It’s a historic datapoint further cementing the the company that ushered in the personal computer revolution and illustrating its continued strength under Tim Cook, who took the reins after the passing of hands-on company cofounder Steve Jobs in 2011.
“Apple’s $2 trillion valuation represents about 10 percent of GDP for the U.S. and about 7 percent of the S&P 500,” said David Kass, professor of finance at the University of Maryland's Robert H. Smith School of Business. “Its iPhone is ubiquitous. It has transformed the way we live. Its ecosystem is self-sustaining.”
But a more significant moment may have been when the company topped $1 trillion for the first time, in August 2018. After breaking $1 trillion, it becomes easier for investors to imagine it might go to $2 trillion or $2.5 trillion, Munster said.

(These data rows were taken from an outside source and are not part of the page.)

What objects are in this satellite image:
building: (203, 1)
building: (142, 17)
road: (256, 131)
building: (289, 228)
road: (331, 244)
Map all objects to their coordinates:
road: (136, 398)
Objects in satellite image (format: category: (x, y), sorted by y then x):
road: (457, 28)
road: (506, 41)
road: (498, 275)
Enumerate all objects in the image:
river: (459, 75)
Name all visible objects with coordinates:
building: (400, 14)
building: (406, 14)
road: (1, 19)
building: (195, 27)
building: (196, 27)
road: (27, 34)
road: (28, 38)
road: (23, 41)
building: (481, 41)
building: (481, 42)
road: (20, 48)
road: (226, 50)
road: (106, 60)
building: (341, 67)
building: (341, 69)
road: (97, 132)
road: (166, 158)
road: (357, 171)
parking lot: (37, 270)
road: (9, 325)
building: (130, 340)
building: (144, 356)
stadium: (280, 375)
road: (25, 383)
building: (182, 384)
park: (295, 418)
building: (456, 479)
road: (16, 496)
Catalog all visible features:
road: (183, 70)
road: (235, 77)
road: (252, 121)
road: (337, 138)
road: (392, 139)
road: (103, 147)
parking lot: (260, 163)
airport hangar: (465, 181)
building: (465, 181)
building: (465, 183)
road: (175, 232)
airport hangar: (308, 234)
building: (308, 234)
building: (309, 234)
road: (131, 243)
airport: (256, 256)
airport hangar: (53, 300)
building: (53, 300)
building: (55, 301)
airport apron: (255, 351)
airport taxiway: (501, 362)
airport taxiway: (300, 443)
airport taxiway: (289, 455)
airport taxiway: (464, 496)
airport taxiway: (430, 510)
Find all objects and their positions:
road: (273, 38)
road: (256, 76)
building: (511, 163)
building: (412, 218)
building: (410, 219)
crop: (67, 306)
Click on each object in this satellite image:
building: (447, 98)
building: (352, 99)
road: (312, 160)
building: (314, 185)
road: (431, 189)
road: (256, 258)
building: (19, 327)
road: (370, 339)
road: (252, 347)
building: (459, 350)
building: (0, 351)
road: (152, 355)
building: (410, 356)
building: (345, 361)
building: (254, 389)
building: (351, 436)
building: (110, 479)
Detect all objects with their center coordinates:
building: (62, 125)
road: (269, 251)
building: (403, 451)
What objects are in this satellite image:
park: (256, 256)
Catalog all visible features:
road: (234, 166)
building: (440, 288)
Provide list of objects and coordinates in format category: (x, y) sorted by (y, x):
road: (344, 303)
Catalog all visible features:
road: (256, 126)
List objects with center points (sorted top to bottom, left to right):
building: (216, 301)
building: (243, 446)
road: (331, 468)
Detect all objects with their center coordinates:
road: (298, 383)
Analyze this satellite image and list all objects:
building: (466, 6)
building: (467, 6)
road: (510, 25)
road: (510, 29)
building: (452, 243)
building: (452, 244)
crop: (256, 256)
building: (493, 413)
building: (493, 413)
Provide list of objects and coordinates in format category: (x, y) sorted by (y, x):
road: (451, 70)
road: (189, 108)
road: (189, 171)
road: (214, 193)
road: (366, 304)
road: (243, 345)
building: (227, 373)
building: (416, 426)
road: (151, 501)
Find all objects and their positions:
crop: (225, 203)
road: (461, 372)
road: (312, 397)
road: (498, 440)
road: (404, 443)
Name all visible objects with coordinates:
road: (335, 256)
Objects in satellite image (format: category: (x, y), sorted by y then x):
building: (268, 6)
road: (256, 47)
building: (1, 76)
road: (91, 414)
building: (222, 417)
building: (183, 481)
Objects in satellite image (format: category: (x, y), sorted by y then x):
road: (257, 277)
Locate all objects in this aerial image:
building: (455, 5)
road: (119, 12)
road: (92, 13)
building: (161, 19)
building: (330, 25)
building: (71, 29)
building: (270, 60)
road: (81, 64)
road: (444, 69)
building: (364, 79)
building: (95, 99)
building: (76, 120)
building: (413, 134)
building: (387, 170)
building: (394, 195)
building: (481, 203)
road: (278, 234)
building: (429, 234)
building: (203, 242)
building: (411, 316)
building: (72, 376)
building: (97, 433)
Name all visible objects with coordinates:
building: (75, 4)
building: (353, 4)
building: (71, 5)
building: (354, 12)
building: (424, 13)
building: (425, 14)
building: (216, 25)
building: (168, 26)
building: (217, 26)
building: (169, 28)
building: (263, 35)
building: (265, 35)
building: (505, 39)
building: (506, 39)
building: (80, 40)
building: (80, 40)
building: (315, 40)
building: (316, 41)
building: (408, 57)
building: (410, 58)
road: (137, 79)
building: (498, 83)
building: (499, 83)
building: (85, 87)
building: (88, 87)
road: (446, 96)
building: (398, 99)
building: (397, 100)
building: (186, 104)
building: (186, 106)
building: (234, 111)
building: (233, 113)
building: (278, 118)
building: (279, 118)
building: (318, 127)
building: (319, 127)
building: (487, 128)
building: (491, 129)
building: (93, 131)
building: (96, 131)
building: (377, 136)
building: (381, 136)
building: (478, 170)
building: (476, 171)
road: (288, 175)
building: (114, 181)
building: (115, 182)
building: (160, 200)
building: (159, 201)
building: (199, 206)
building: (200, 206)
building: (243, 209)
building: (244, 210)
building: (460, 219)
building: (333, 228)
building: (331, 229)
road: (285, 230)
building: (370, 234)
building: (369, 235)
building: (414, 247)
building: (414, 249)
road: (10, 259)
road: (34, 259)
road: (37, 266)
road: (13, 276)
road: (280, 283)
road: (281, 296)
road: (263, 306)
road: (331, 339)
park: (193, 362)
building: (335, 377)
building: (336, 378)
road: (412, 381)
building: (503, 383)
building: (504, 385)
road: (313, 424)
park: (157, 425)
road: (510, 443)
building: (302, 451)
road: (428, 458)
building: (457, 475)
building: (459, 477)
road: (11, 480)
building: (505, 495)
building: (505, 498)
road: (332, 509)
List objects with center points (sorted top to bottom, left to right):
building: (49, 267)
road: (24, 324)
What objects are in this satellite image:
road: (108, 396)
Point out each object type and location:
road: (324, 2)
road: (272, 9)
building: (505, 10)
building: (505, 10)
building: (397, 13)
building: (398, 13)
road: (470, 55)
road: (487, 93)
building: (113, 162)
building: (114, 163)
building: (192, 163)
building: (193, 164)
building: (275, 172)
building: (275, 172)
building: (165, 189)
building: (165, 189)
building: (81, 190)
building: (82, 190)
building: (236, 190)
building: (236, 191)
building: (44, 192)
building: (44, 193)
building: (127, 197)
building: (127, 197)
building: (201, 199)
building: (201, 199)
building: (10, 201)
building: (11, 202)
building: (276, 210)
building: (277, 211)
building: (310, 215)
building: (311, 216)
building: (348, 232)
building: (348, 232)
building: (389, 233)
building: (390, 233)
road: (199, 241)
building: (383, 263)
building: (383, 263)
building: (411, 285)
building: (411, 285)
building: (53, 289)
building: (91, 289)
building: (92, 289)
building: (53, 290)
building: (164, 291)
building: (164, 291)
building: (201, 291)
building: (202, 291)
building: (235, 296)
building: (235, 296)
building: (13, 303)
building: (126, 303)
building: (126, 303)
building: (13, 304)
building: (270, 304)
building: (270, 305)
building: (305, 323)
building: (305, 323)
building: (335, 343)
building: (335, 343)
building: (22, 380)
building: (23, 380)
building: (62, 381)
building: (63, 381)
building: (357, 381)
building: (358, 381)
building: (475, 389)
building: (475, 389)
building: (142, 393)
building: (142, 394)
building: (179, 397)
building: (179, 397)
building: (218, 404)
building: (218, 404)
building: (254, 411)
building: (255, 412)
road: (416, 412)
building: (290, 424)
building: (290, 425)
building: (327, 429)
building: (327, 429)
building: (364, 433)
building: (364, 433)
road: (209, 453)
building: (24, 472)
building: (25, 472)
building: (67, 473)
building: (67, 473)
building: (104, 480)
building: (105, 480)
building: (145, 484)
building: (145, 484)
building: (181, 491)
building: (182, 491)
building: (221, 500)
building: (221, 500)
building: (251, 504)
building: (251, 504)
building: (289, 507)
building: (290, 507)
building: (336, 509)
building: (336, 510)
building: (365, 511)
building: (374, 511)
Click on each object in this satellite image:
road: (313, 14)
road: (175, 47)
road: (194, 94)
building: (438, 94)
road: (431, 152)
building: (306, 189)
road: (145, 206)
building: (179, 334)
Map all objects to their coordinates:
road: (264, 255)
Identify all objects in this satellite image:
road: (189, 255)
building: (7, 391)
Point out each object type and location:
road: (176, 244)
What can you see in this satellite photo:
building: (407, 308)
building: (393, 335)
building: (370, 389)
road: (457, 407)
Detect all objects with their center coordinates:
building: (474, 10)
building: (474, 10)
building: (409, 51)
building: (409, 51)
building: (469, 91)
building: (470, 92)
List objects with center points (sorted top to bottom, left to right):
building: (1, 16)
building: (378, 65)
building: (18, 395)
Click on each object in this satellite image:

The tech and services company has positioned itself to take some advantage of its new stature. In early August, the company announced a four-for-one stock split, the company’s fifth stock split since going public in 1980. Individual shares are trading in the mid-$400’s, so for instance a unit worth $440 would be split into four shares of $110. That makes them more affordable for smaller investors to pick up.
Apple wants “to make our stock more accessible to a broader base of investors,” said Luca Maestri, the company’s chief financial officer, during a recent earnings call.
Historically, stock splits tend to increase demand, increasing value for existing shareholders, which include company employees.
The tech company isn't the first to hit the $2 trillion mark. Saudi Arabia's state-owned Saudi Aramco, the world’s largest producer of oil, did so during its December 2019 stock debut. But the company was hammered during this year’s global economic slowdown and a plunge in oil prices, and its valuation has since tumbled to $121 billion.